Nous voici un peu à la croisée des chemins, mes chers collègues.
Je rappellerai en préambule que le Sénat, pratiquement à l’unanimité, a adopté le même dispositif lors de la discussion du dernier projet de loi de finances, à l’automne. J’espère bien que nous ferons de même ce matin !
Lors de la discussion générale, j’ai indiqué que la révolution numérique devait appeler une révolution fiscale. Cela ne signifie pas qu’il faut créer des impôts nouveaux ; il faut se donner les moyens de vérifier que la révolution numérique ne consistera pas, pour l’État, à voir s’évaporer les bases d’imposition.
Je ne m’attarderai pas sur la question de l’impôt sur les sociétés – Mme Marie-Noëlle Lienemann, me semble-t-il, a déposé un amendement qui nous permettra de reparler du projet de lutte contre l’érosion de la base d’imposition et le transfert de bénéfices, dit « BEPS » –, mais il y a là un vrai sujet.
L’évaporation des bases de TVA, du fait du commerce en ligne en est un autre, dont Bruxelles est en train de se préoccuper.
Le développement de l’économie collaborative, permettant à des particuliers de tirer des revenus, certes plus ou moins élevés, constitue aussi un sujet, madame la secrétaire d’État.
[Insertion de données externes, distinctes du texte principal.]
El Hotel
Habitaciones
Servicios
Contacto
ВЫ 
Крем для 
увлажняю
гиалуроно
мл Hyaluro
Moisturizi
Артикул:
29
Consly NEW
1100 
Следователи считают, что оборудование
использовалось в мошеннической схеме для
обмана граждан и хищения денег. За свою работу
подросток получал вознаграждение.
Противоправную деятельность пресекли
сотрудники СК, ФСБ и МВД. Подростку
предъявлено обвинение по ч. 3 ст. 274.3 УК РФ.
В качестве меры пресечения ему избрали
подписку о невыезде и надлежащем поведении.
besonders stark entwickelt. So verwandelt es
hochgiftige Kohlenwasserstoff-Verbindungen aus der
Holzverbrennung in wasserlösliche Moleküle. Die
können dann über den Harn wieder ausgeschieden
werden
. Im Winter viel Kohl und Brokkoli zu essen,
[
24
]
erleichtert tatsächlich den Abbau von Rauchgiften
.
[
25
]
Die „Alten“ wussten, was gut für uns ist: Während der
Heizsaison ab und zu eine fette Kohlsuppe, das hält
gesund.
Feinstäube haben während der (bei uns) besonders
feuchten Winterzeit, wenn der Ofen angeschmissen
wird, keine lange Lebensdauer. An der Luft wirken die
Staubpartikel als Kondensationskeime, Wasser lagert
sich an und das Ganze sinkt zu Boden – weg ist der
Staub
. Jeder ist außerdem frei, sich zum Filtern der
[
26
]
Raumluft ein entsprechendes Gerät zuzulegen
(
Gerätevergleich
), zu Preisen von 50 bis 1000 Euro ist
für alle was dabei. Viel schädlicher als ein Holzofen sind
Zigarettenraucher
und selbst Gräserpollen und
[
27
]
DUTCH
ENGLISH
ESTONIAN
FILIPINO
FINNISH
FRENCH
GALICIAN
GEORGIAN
On ne peut pas, d’un côté, souhaiter que cette économie prenne son essor et, de l’autre, refuser de donner à l’administration les moyens de vérifier que les règles du jeu sont respectées. Édicter des règles, c’est bien, mais quelle est l’utilité réelle si l’on est dans l’incapacité de vérifier qu’elles sont appliquées ?
Il n’est donc pas du tout anormal, à mon sens, de demander aux plateformes concernées de communiquer ces informations.
Vous évoquez une complexité technique… Le chef de projet en informatique que je fus voilà quelques années doit pouvoir vous rassurer, avec certitude, sur ce point : la mise en œuvre d’une telle mesure n’est pas très complexe, elle est tout à fait envisageable et ne constituera pas, je pense, un gros sujet pour ces plateformes.
Encore une fois, il ne s’agit pas d’aller taxer et surtaxer celui qui loue sa voiture ou qui la partage une fois par an. D’ailleurs, vous semblez dire que la situation des loueurs de voitures diffère de celle des loueurs d’appartements. Détrompez-vous, madame la secrétaire d’État, le phénomène est le même !
Nous nous retrouvons désormais avec des personnes mettant en location quatre, cinq, six, dix voitures. Lors d’un groupe de travail de la commission des finances, nous avons reçu les principales entreprises du secteur de la location de véhicules, qui nous ont expliqué que le plus gros loueur de voitures, aujourd'hui, ce sont les plateformes, et non Hertz ou Avis. Certains utilisateurs de ces plateformes sont effectivement des professionnels déguisés en particuliers. Comment comptez-vous lutter contre cela ?
Si vous ne vous donnez pas les moyens, et si vous ne mettez pas votre administration en position de pouvoir contrôler, nous sommes condamnées à voir s’évaporer nos bases d’imposition. Or je ne pense pas que cette belle République ait les moyens de voir fondre l’impôt qu’elle collecte.
Donc, j’y insiste, il s’agit, non pas de créer des impôts nouveaux, mais simplement de doter l’administration d’outils lui permettant de vérifier que les impôts dus sont bien versés par les redevables.
L’avis de la commission est donc forcément défavorable.